Pam ignored her. “Uh huh. Okay, well, I’ll send her home. Did she drive? She walked? Oh, well then maybe you could pick her up?”

“I can walk.”

“Okay, she’ll be here in the front office,” Pam said. “Yep, you’re welcome, Mrs. Walters. Bye bye.”

“I can walk home,” Regan said as she watched the secretary hang up.

“In your condition? No way. You need to stay right here until your mom comes. Well, unless you’d rather see the nurse.”

Pam smiled pleasantly. Regan plopped onto a couch and waited. Her mother took her sweet time getting to school, and Regan had to bide hers with an English class novel. That was until she could hole herself up in her room for the rest of the afternoon to have a one-sided screaming match with
that
boy.

When she was safely locked away inside her bedroom an hour later, she tackled the journal once more. It was a new entry.

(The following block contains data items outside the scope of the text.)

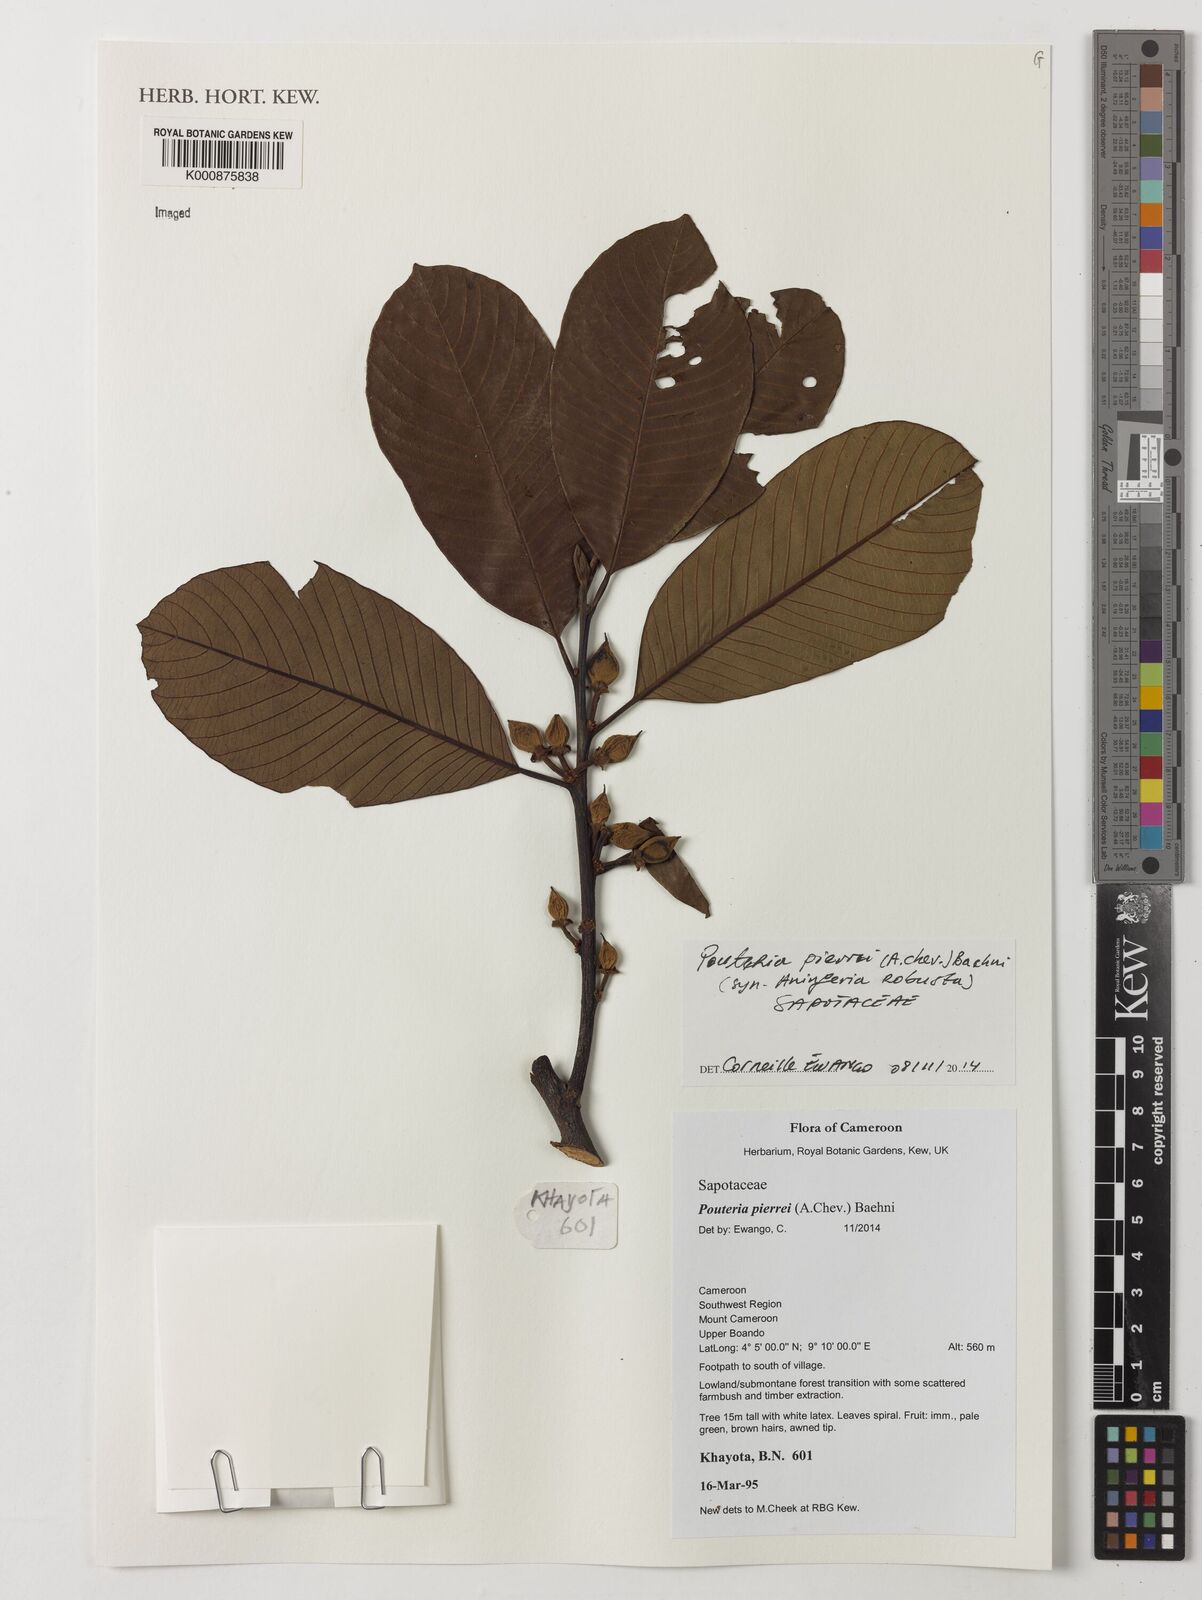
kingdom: Plantae
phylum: Tracheophyta
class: Magnoliopsida
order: Ericales
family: Sapotaceae
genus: Aningeria
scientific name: Aningeria pierrei
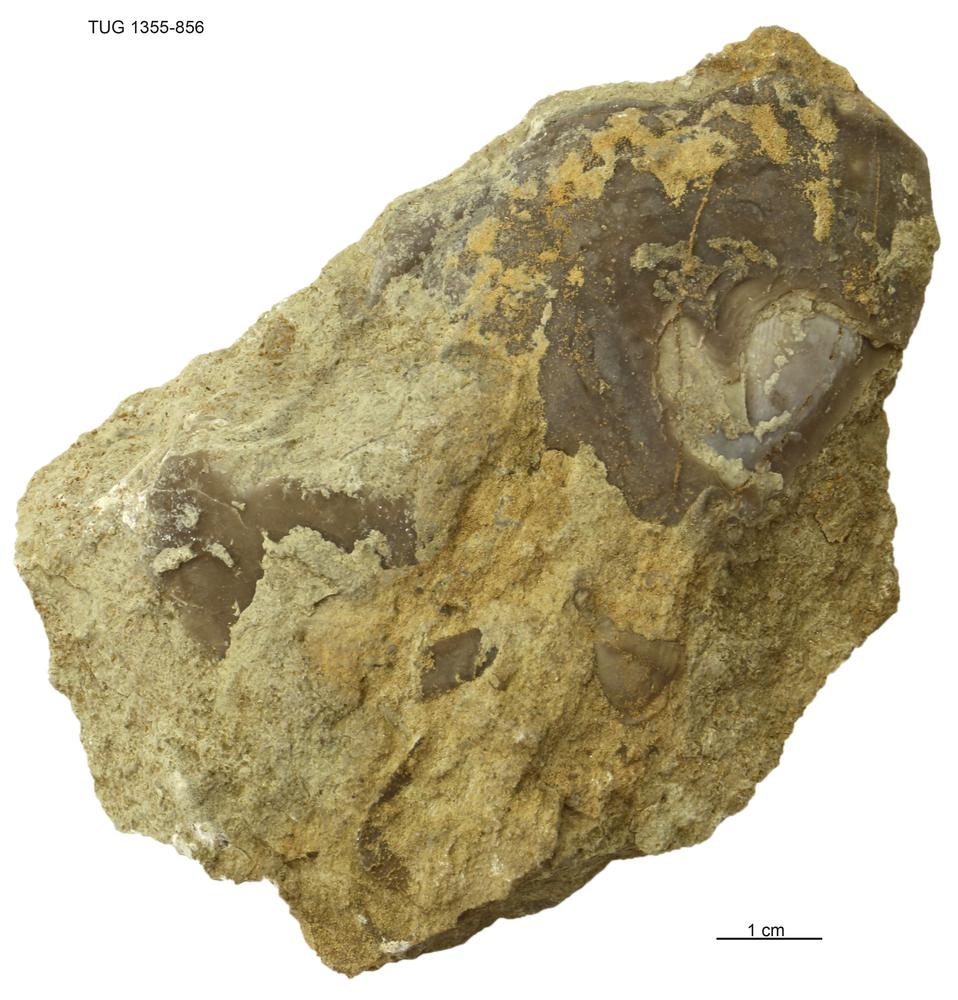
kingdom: Animalia
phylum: Arthropoda
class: Trilobita
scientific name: Trilobita
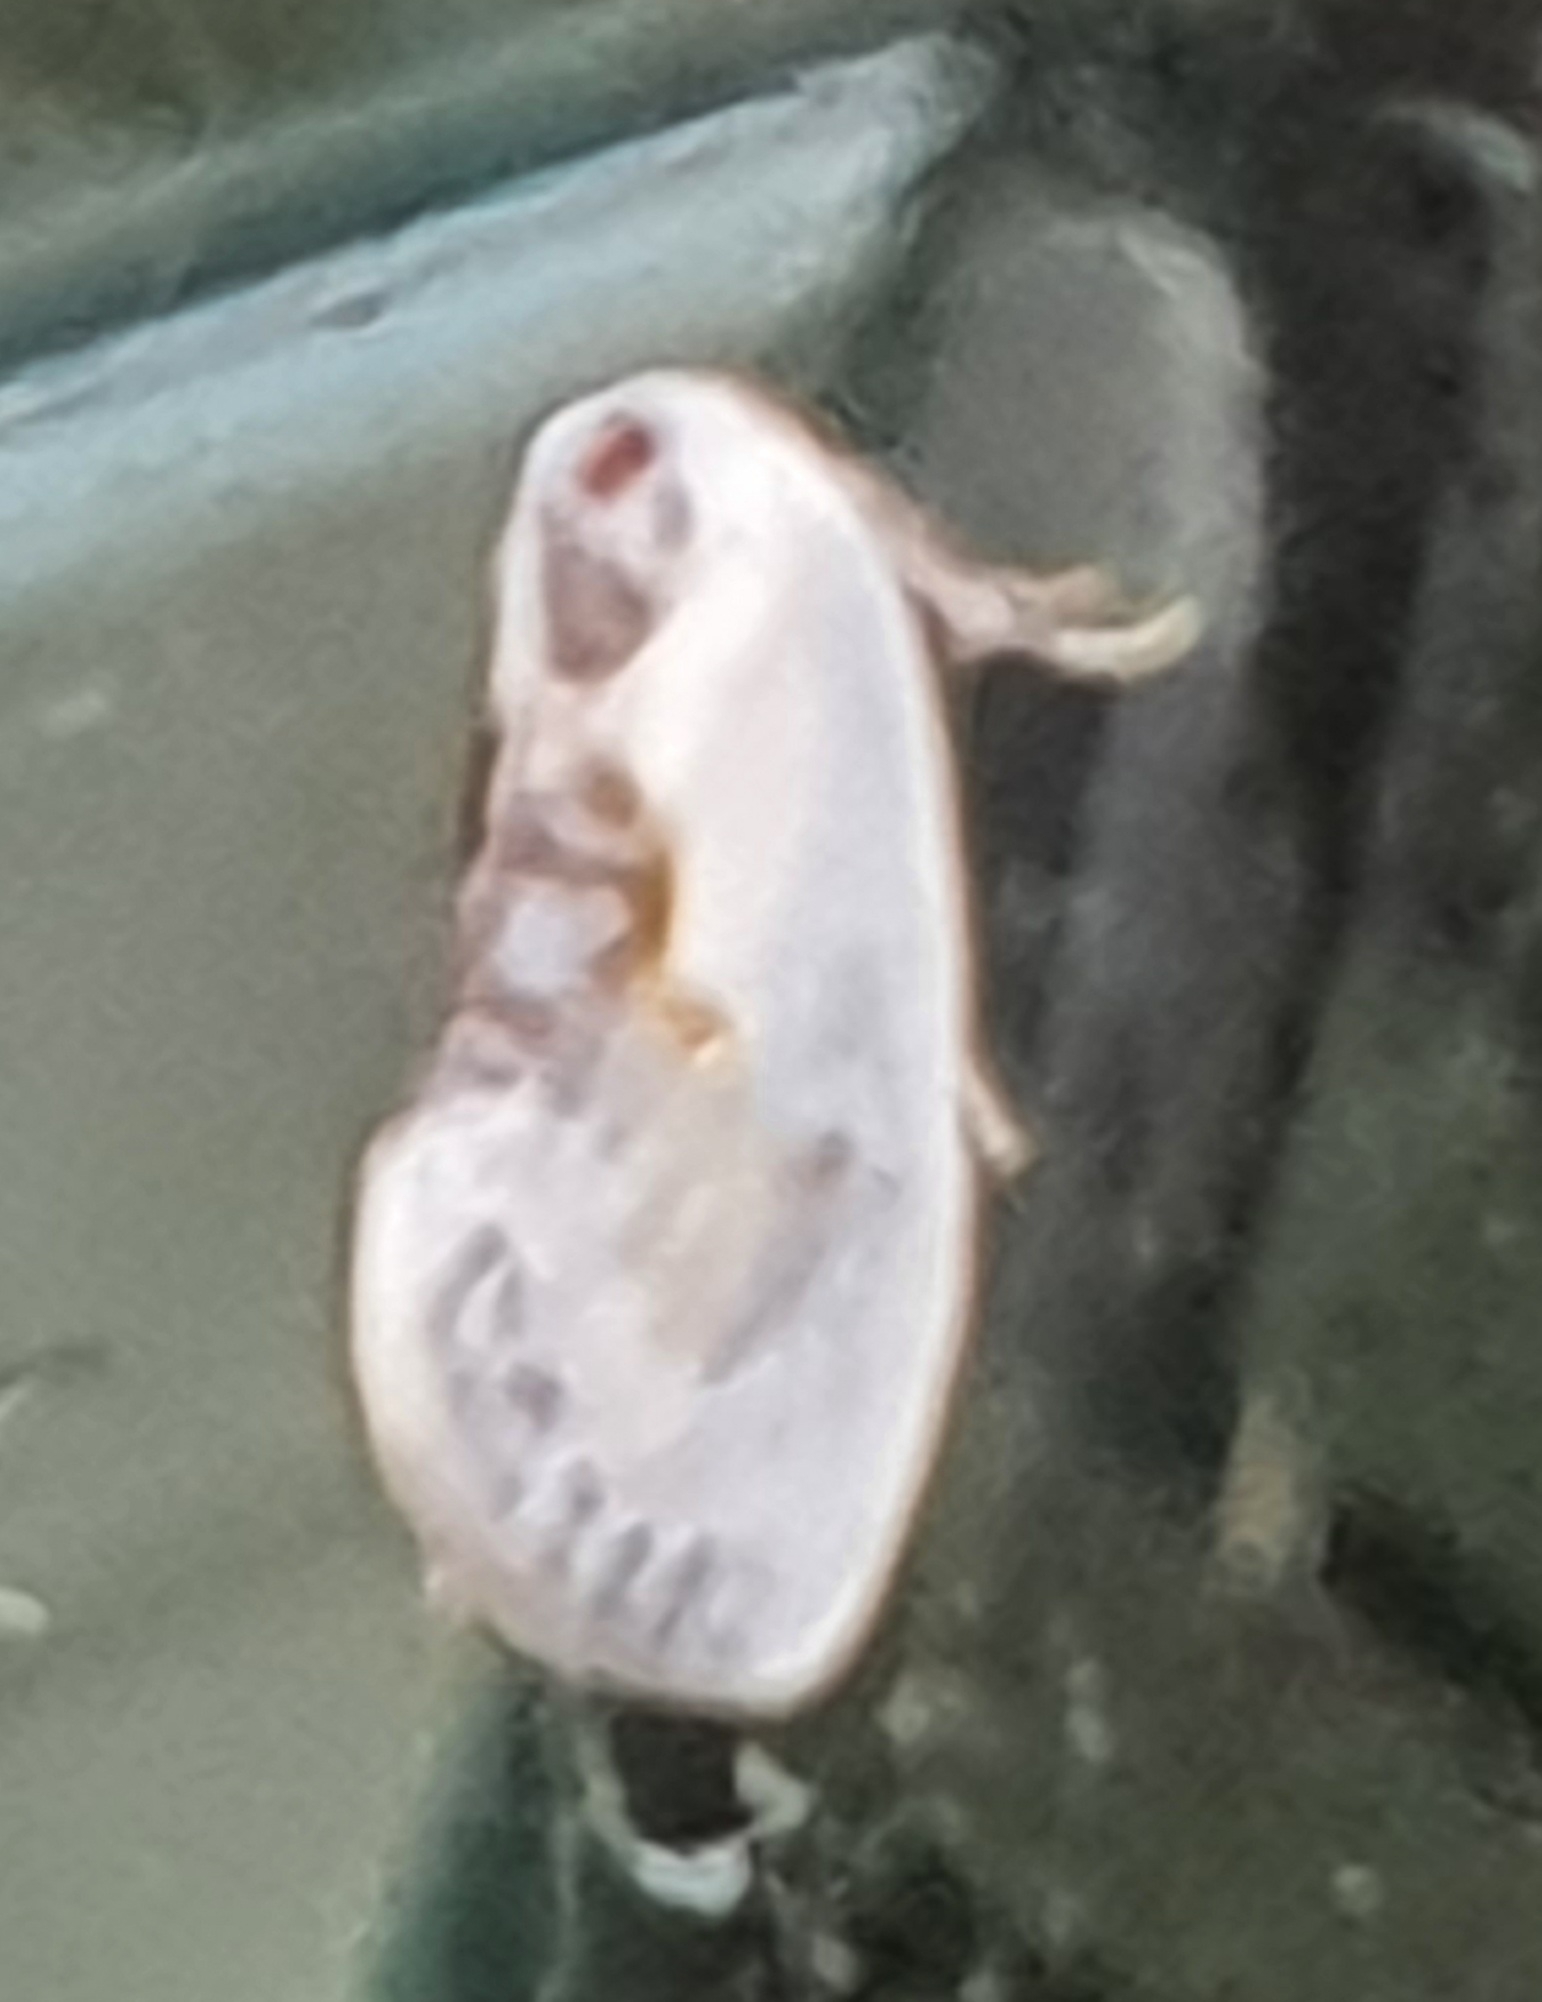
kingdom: Animalia
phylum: Arthropoda
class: Insecta
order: Lepidoptera
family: Drepanidae
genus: Cilix
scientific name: Cilix glaucata
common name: Silkevinge
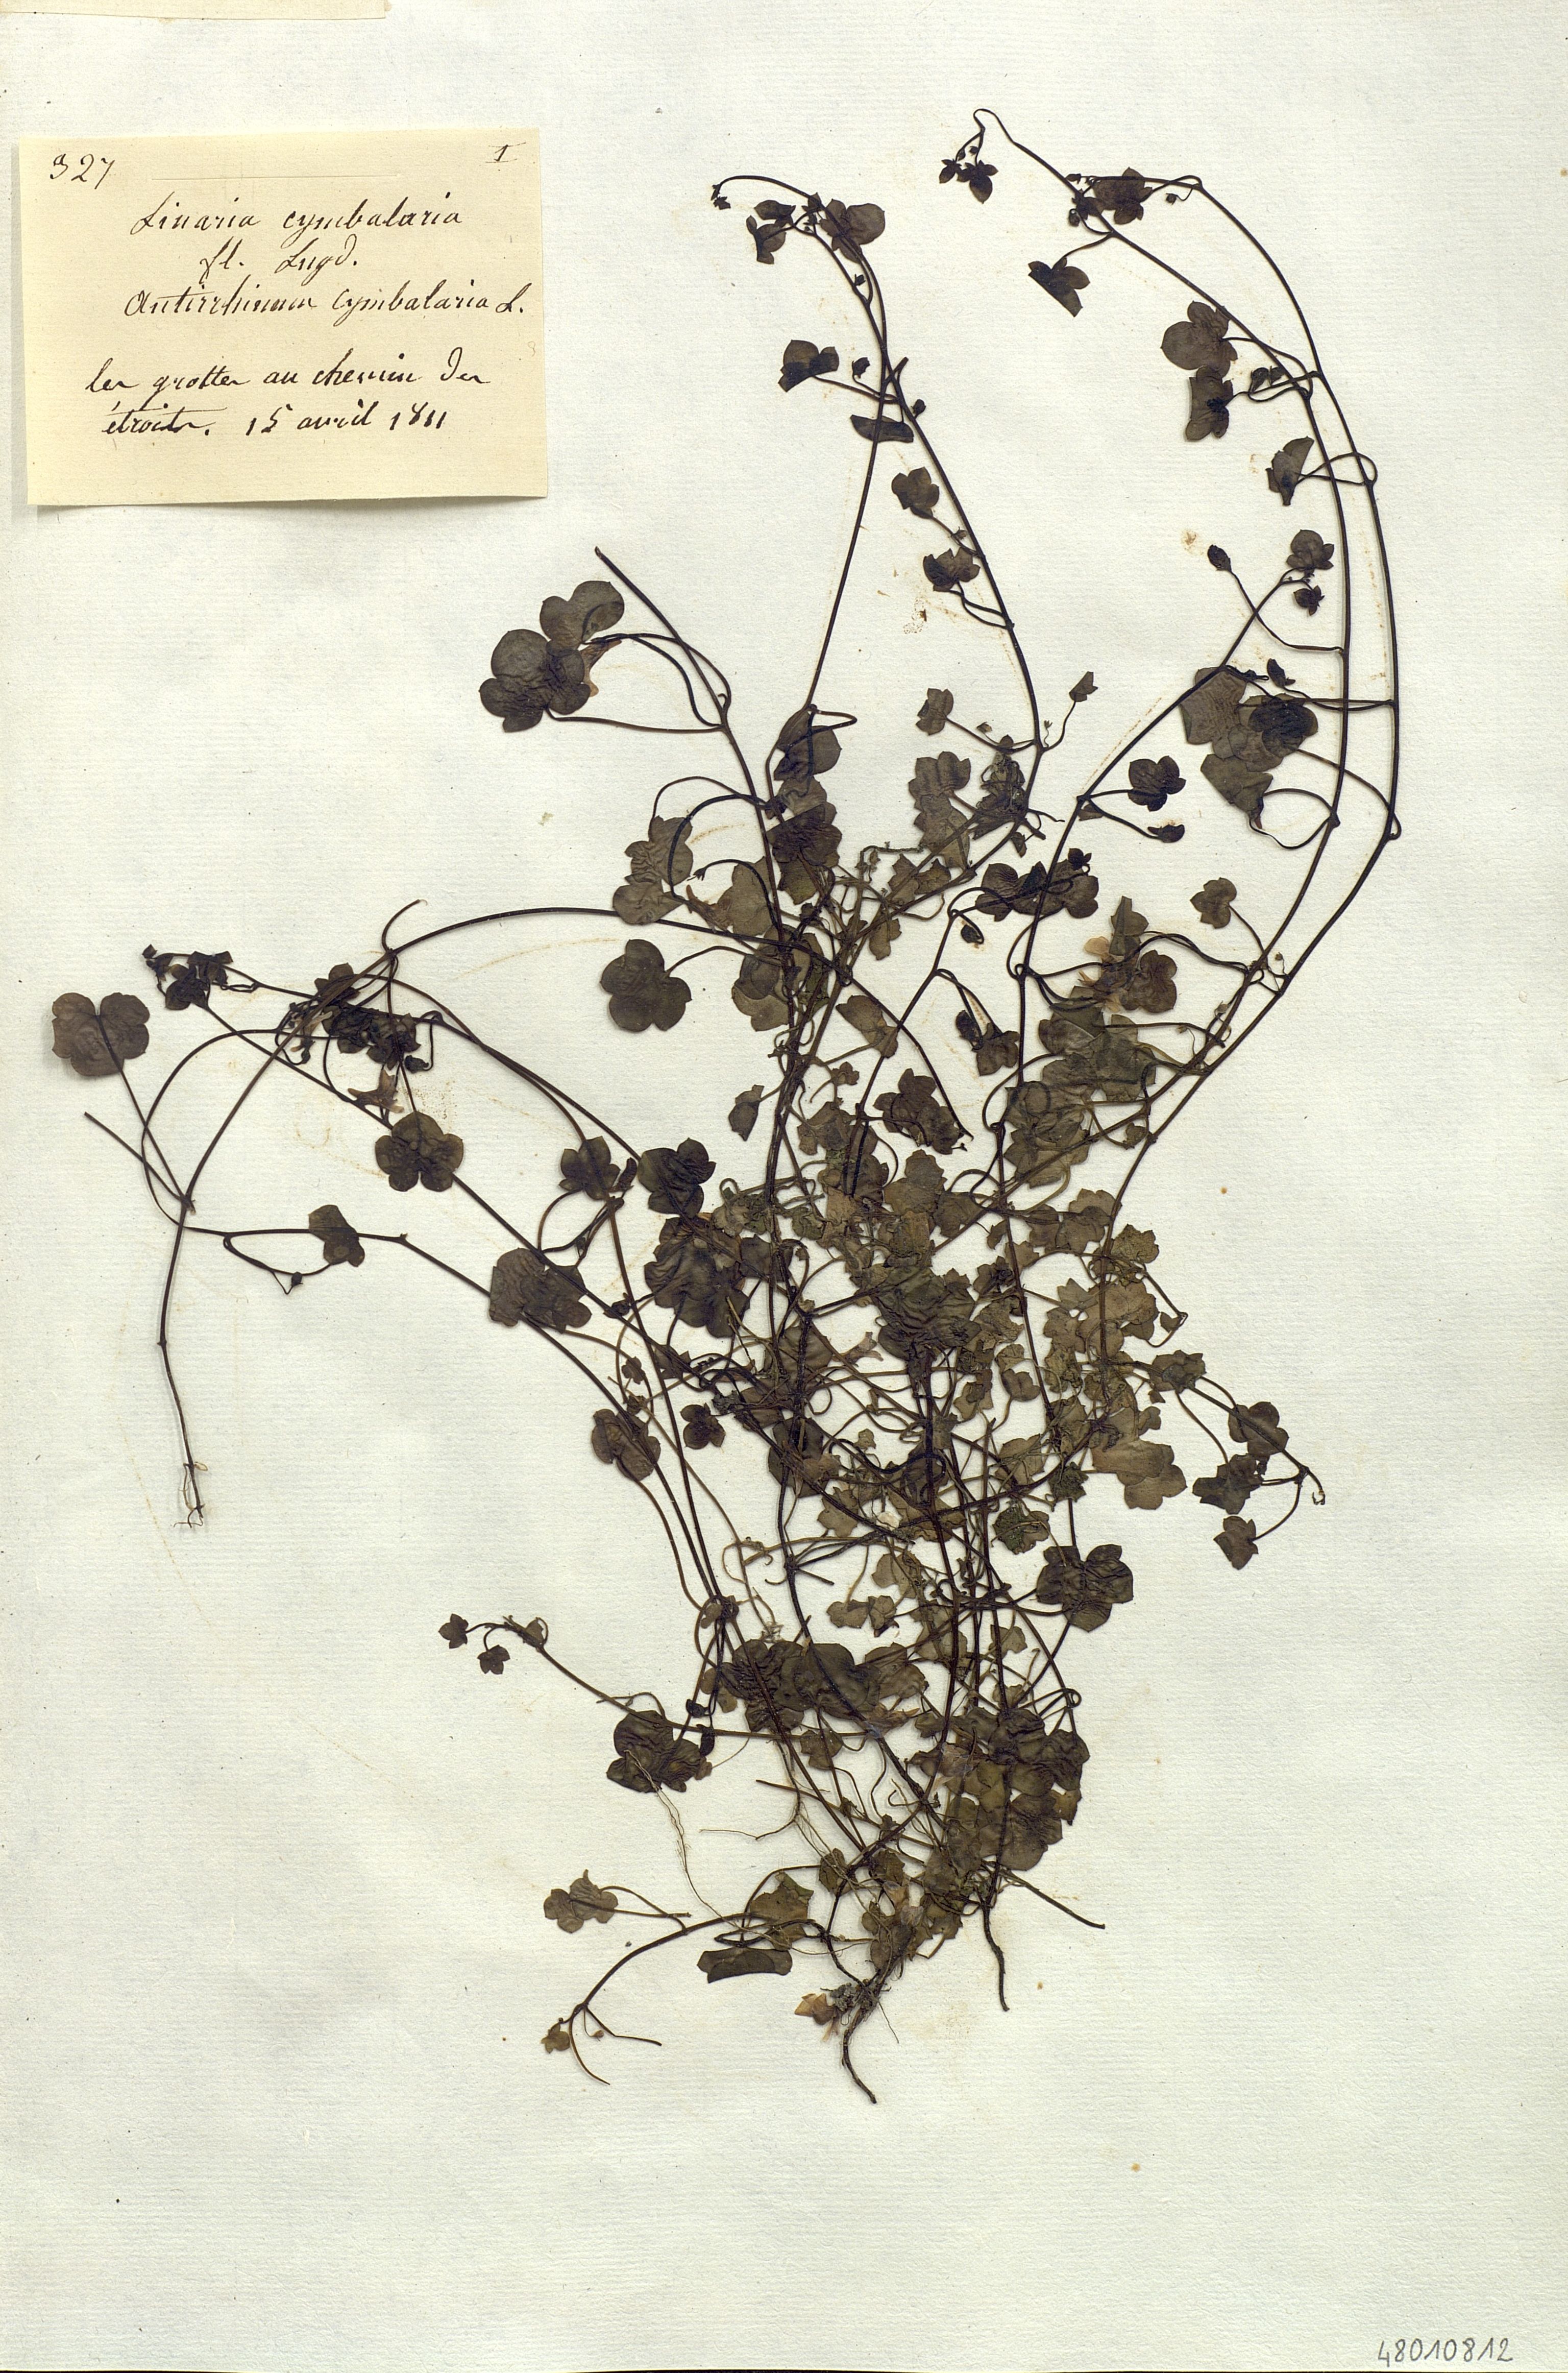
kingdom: Plantae
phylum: Tracheophyta
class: Magnoliopsida
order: Lamiales
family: Plantaginaceae
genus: Cymbalaria
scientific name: Cymbalaria muralis
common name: Ivy-leaved toadflax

I’ve had several weeks to think about it, and I’m not going to scratch it out. Those were my feelings about her on the first day of school, so they stay. But I realized I could never say that to her face, and I would never want to. I don’t believe it anyway. If she were to smile at me, acknowledge me again in even the slightest way, I wouldn’t say, “Fuck you.” I’d smile back. I’d smile back because I’d remember the Regan from sixth grade who stuck up for me. I know she’s in there. She doesn’t belong with those people. They’re awful. She’s good. She’s goodness, earning a place on the imaginary pedestal I built for her. I’m waiting for her to climb down and get face-to-face with me. Have a real conversation about her cowardice.

“I don’t owe you a conversation,” Regan spat.

Or maybe she could climb down and just kiss me instead. I’m a guy. I don’t need her words. I need her tongue. And I confess I fantasize about—

The entry stopped dead. No period. Incomplete.

“Damn,” she said, though she wasn’t altogether certain she wanted to read a teenage boy’s sexual fantasies about her. She liked the pedestal talk much better.